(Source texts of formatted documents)
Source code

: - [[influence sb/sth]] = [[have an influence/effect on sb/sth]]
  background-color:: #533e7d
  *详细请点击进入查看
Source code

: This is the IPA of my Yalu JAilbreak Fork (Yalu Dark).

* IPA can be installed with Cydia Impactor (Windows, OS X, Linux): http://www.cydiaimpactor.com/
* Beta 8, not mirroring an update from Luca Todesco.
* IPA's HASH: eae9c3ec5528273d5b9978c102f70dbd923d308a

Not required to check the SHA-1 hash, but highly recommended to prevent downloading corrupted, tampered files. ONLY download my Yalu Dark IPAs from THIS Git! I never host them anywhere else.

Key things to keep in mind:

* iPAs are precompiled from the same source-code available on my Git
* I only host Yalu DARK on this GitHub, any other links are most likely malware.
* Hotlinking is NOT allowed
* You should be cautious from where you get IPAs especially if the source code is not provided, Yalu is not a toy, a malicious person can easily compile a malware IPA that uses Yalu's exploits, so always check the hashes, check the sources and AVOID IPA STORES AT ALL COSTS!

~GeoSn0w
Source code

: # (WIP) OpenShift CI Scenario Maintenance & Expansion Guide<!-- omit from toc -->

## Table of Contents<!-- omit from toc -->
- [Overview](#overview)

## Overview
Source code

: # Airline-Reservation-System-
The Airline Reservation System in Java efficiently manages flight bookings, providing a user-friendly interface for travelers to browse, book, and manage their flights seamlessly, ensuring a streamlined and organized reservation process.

Work item:
Write out, exactly as shown, only the lines running from the one that contains "is NOT allowed" to the last line above.

Response to this task:
* Hotlinking is NOT allowed
* You should be cautious from where you get IPAs especially if the source code is not provided, Yalu is not a toy, a malicious person can easily compile a malware IPA that uses Yalu's exploits, so always check the hashes, check the sources and AVOID IPA STORES AT ALL COSTS!

~GeoSn0w
Source code

: # (WIP) OpenShift CI Scenario Maintenance & Expansion Guide<!-- omit from toc -->

## Table of Contents<!-- omit from toc -->
- [Overview](#overview)

## Overview
Source code

: # Airline-Reservation-System-
The Airline Reservation System in Java efficiently manages flight bookings, providing a user-friendly interface for travelers to browse, book, and manage their flights seamlessly, ensuring a streamlined and organized reservation process.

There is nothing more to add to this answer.